▸ Exercise aim: Please recast the data below as a JSON list of strings, with one string per line and blank lines left out.

▸ Collected data entries:
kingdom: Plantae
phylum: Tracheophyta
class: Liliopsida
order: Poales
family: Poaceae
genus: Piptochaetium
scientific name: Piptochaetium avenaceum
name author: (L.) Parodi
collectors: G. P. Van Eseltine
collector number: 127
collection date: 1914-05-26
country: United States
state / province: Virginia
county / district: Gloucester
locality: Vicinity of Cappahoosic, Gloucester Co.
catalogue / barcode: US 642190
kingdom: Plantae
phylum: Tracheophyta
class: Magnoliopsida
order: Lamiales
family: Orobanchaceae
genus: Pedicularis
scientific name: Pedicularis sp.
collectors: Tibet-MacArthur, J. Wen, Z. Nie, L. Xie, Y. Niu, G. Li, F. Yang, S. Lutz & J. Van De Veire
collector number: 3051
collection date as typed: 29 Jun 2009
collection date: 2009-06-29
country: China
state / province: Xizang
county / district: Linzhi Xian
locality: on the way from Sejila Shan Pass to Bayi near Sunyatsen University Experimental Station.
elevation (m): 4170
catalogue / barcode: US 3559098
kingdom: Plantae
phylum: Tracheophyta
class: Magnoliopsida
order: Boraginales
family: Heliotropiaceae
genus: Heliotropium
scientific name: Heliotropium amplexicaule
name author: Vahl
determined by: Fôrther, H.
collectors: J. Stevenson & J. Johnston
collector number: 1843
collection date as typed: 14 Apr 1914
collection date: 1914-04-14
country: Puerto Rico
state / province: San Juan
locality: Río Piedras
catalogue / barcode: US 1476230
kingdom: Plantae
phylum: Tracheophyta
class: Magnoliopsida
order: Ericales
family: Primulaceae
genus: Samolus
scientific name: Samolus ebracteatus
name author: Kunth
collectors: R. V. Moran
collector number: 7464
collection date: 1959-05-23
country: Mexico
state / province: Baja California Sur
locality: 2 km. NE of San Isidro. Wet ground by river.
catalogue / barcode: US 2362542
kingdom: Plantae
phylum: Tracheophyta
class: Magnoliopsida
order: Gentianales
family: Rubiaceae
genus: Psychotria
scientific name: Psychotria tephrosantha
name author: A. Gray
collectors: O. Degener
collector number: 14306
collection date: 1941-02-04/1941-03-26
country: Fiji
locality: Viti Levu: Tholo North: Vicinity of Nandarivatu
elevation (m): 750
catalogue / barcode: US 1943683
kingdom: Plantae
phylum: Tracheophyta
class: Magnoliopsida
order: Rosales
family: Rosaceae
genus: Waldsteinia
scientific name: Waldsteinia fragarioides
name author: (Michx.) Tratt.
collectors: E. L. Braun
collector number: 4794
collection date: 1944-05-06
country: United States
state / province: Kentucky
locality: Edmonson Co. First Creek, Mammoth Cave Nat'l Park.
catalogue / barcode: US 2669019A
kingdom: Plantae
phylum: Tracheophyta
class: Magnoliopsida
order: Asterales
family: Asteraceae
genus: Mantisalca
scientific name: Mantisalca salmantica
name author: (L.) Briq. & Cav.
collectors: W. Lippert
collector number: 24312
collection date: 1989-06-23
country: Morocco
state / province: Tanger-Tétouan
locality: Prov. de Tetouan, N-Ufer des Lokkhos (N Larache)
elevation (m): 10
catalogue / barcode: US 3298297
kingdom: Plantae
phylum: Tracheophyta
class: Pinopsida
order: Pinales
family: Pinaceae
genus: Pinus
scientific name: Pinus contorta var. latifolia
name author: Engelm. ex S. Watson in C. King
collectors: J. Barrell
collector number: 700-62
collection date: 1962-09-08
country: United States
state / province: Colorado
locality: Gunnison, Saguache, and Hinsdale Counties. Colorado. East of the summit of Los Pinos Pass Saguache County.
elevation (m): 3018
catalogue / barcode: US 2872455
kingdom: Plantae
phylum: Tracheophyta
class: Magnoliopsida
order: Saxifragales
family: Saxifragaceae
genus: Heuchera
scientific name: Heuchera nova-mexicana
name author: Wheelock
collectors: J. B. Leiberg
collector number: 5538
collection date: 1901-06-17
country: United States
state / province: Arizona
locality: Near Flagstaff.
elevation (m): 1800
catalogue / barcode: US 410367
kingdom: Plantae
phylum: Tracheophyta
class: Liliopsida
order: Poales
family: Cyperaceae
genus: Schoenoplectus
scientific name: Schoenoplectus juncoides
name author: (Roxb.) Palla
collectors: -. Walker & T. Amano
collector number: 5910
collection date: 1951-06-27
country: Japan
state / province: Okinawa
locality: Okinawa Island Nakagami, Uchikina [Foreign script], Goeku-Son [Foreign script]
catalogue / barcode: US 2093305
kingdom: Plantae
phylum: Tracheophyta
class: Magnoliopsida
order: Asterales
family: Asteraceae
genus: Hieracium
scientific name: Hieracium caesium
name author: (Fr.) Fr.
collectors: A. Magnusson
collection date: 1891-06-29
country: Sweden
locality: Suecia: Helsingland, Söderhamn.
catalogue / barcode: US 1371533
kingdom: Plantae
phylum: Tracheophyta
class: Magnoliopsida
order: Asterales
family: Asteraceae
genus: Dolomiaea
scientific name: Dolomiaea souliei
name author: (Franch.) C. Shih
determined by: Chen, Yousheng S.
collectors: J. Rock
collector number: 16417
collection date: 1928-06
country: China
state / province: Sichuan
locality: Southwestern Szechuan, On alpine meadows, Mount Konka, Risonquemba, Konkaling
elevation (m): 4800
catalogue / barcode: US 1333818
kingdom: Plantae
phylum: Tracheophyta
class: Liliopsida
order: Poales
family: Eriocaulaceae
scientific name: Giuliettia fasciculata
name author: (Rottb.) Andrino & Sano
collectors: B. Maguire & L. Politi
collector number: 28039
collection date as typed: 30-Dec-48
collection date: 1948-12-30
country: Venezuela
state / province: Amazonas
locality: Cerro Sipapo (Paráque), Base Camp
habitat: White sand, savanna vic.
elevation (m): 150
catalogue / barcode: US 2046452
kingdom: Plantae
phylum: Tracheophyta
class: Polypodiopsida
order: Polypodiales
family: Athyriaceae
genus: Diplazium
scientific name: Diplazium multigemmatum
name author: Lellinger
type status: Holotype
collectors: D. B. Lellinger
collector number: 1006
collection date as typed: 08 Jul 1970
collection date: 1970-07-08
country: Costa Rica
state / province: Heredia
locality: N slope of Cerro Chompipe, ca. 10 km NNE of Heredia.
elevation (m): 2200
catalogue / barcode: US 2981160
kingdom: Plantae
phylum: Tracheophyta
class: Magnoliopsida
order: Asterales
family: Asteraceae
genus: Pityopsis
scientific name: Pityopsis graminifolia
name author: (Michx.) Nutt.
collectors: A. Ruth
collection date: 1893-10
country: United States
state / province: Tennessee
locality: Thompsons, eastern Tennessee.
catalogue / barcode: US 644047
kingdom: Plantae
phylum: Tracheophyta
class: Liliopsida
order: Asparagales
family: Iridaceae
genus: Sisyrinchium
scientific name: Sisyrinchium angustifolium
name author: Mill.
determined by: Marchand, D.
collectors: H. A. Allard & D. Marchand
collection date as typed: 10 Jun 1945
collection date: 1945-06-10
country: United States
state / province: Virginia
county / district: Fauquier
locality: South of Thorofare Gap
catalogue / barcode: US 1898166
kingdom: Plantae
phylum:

▸ Answer to the problem:
[
  "kingdom: Plantae",
  "phylum: Tracheophyta",
  "class: Liliopsida",
  "order: Poales",
  "family: Poaceae",
  "genus: Piptochaetium",
  "scientific name: Piptochaetium avenaceum",
  "name author: (L.) Parodi",
  "collectors: G. P. Van Eseltine",
  "collector number: 127",
  "collection date: 1914-05-26",
  "country: United States",
  "state / province: Virginia",
  "county / district: Gloucester",
  "locality: Vicinity of Cappahoosic, Gloucester Co.",
  "catalogue / barcode: US 642190",
  "kingdom: Plantae",
  "phylum: Tracheophyta",
  "class: Magnoliopsida",
  "order: Lamiales",
  "family: Orobanchaceae",
  "genus: Pedicularis",
  "scientific name: Pedicularis sp.",
  "collectors: Tibet-MacArthur, J. Wen, Z. Nie, L. Xie, Y. Niu, G. Li, F. Yang, S. Lutz & J. Van De Veire",
  "collector number: 3051",
  "collection date as typed: 29 Jun 2009",
  "collection date: 2009-06-29",
  "country: China",
  "state / province: Xizang",
  "county / district: Linzhi Xian",
  "locality: on the way from Sejila Shan Pass to Bayi near Sunyatsen University Experimental Station.",
  "elevation (m): 4170",
  "catalogue / barcode: US 3559098",
  "kingdom: Plantae",
  "phylum: Tracheophyta",
  "class: Magnoliopsida",
  "order: Boraginales",
  "family: Heliotropiaceae",
  "genus: Heliotropium",
  "scientific name: Heliotropium amplexicaule",
  "name author: Vahl",
  "determined by: Fôrther, H.",
  "collectors: J. Stevenson & J. Johnston",
  "collector number: 1843",
  "collection date as typed: 14 Apr 1914",
  "collection date: 1914-04-14",
  "country: Puerto Rico",
  "state / province: San Juan",
  "locality: Río Piedras",
  "catalogue / barcode: US 1476230",
  "kingdom: Plantae",
  "phylum: Tracheophyta",
  "class: Magnoliopsida",
  "order: Ericales",
  "family: Primulaceae",
  "genus: Samolus",
  "scientific name: Samolus ebracteatus",
  "name author: Kunth",
  "collectors: R. V. Moran",
  "collector number: 7464",
  "collection date: 1959-05-23",
  "country: Mexico",
  "state / province: Baja California Sur",
  "locality: 2 km. NE of San Isidro. Wet ground by river.",
  "catalogue / barcode: US 2362542",
  "kingdom: Plantae",
  "phylum: Tracheophyta",
  "class: Magnoliopsida",
  "order: Gentianales",
  "family: Rubiaceae",
  "genus: Psychotria",
  "scientific name: Psychotria tephrosantha",
  "name author: A. Gray",
  "collectors: O. Degener",
  "collector number: 14306",
  "collection date: 1941-02-04/1941-03-26",
  "country: Fiji",
  "locality: Viti Levu: Tholo North: Vicinity of Nandarivatu",
  "elevation (m): 750",
  "catalogue / barcode: US 1943683",
  "kingdom: Plantae",
  "phylum: Tracheophyta",
  "class: Magnoliopsida",
  "order: Rosales",
  "family: Rosaceae",
  "genus: Waldsteinia",
  "scientific name: Waldsteinia fragarioides",
  "name author: (Michx.) Tratt.",
  "collectors: E. L. Braun",
  "collector number: 4794",
  "collection date: 1944-05-06",
  "country: United States",
  "state / province: Kentucky",
  "locality: Edmonson Co. First Creek, Mammoth Cave Nat'l Park.",
  "catalogue / barcode: US 2669019A",
  "kingdom: Plantae",
  "phylum: Tracheophyta",
  "class: Magnoliopsida",
  "order: Asterales",
  "family: Asteraceae",
  "genus: Mantisalca",
  "scientific name: Mantisalca salmantica",
  "name author: (L.) Briq. & Cav.",
  "collectors: W. Lippert",
  "collector number: 24312",
  "collection date: 1989-06-23",
  "country: Morocco",
  "state / province: Tanger-Tétouan",
  "locality: Prov. de Tetouan, N-Ufer des Lokkhos (N Larache)",
  "elevation (m): 10",
  "catalogue / barcode: US 3298297",
  "kingdom: Plantae",
  "phylum: Tracheophyta",
  "class: Pinopsida",
  "order: Pinales",
  "family: Pinaceae",
  "genus: Pinus",
  "scientific name: Pinus contorta var. latifolia",
  "name author: Engelm. ex S. Watson in C. King",
  "collectors: J. Barrell",
  "collector number: 700-62",
  "collection date: 1962-09-08",
  "country: United States",
  "state / province: Colorado",
  "locality: Gunnison, Saguache, and Hinsdale Counties. Colorado. East of the summit of Los Pinos Pass Saguache County.",
  "elevation (m): 3018",
  "catalogue / barcode: US 2872455",
  "kingdom: Plantae",
  "phylum: Tracheophyta",
  "class: Magnoliopsida",
  "order: Saxifragales",
  "family: Saxifragaceae",
  "genus: Heuchera",
  "scientific name: Heuchera nova-mexicana",
  "name author: Wheelock",
  "collectors: J. B. Leiberg",
  "collector number: 5538",
  "collection date: 1901-06-17",
  "country: United States",
  "state / province: Arizona",
  "locality: Near Flagstaff.",
  "elevation (m): 1800",
  "catalogue / barcode: US 410367",
  "kingdom: Plantae",
  "phylum: Tracheophyta",
  "class: Liliopsida",
  "order: Poales",
  "family: Cyperaceae",
  "genus: Schoenoplectus",
  "scientific name: Schoenoplectus juncoides",
  "name author: (Roxb.) Palla",
  "collectors: -. Walker & T. Amano",
  "collector number: 5910",
  "collection date: 1951-06-27",
  "country: Japan",
  "state / province: Okinawa",
  "locality: Okinawa Island Nakagami, Uchikina [Foreign script], Goeku-Son [Foreign script]",
  "catalogue / barcode: US 2093305",
  "kingdom: Plantae",
  "phylum: Tracheophyta",
  "class: Magnoliopsida",
  "order: Asterales",
  "family: Asteraceae",
  "genus: Hieracium",
  "scientific name: Hieracium caesium",
  "name author: (Fr.) Fr.",
  "collectors: A. Magnusson",
  "collection date: 1891-06-29",
  "country: Sweden",
  "locality: Suecia: Helsingland, Söderhamn.",
  "catalogue / barcode: US 1371533",
  "kingdom: Plantae",
  "phylum: Tracheophyta",
  "class: Magnoliopsida",
  "order: Asterales",
  "family: Asteraceae",
  "genus: Dolomiaea",
  "scientific name: Dolomiaea souliei",
  "name author: (Franch.) C. Shih",
  "determined by: Chen, Yousheng S.",
  "collectors: J. Rock",
  "collector number: 16417",
  "collection date: 1928-06",
  "country: China",
  "state / province: Sichuan",
  "locality: Southwestern Szechuan, On alpine meadows, Mount Konka, Risonquemba, Konkaling",
  "elevation (m): 4800",
  "catalogue / barcode: US 1333818",
  "kingdom: Plantae",
  "phylum: Tracheophyta",
  "class: Liliopsida",
  "order: Poales",
  "family: Eriocaulaceae",
  "scientific name: Giuliettia fasciculata",
  "name author: (Rottb.) Andrino & Sano",
  "collectors: B. Maguire & L. Politi",
  "collector number: 28039",
  "collection date as typed: 30-Dec-48",
  "collection date: 1948-12-30",
  "country: Venezuela",
  "state / province: Amazonas",
  "locality: Cerro Sipapo (Paráque), Base Camp",
  "habitat: White sand, savanna vic.",
  "elevation (m): 150",
  "catalogue / barcode: US 2046452",
  "kingdom: Plantae",
  "phylum: Tracheophyta",
  "class: Polypodiopsida",
  "order: Polypodiales",
  "family: Athyriaceae",
  "genus: Diplazium",
  "scientific name: Diplazium multigemmatum",
  "name author: Lellinger",
  "type status: Holotype",
  "collectors: D. B. Lellinger",
  "collector number: 1006",
  "collection date as typed: 08 Jul 1970",
  "collection date: 1970-07-08",
  "country: Costa Rica",
  "state / province: Heredia",
  "locality: N slope of Cerro Chompipe, ca. 10 km NNE of Heredia.",
  "elevation (m): 2200",
  "catalogue / barcode: US 2981160",
  "kingdom: Plantae",
  "phylum: Tracheophyta",
  "class: Magnoliopsida",
  "order: Asterales",
  "family: Asteraceae",
  "genus: Pityopsis",
  "scientific name: Pityopsis graminifolia",
  "name author: (Michx.) Nutt.",
  "collectors: A. Ruth",
  "collection date: 1893-10",
  "country: United States",
  "state / province: Tennessee",
  "locality: Thompsons, eastern Tennessee.",
  "catalogue / barcode: US 644047",
  "kingdom: Plantae",
  "phylum: Tracheophyta",
  "class: Liliopsida",
  "order: Asparagales",
  "family: Iridaceae",
  "genus: Sisyrinchium",
  "scientific name: Sisyrinchium angustifolium",
  "name author: Mill.",
  "determined by: Marchand, D.",
  "collectors: H. A. Allard & D. Marchand",
  "collection date as typed: 10 Jun 1945",
  "collection date: 1945-06-10",
  "country: United States",
  "state / province: Virginia",
  "county / district: Fauquier",
  "locality: South of Thorofare Gap",
  "catalogue / barcode: US 1898166",
  "kingdom: Plantae",
  "phylum:"
]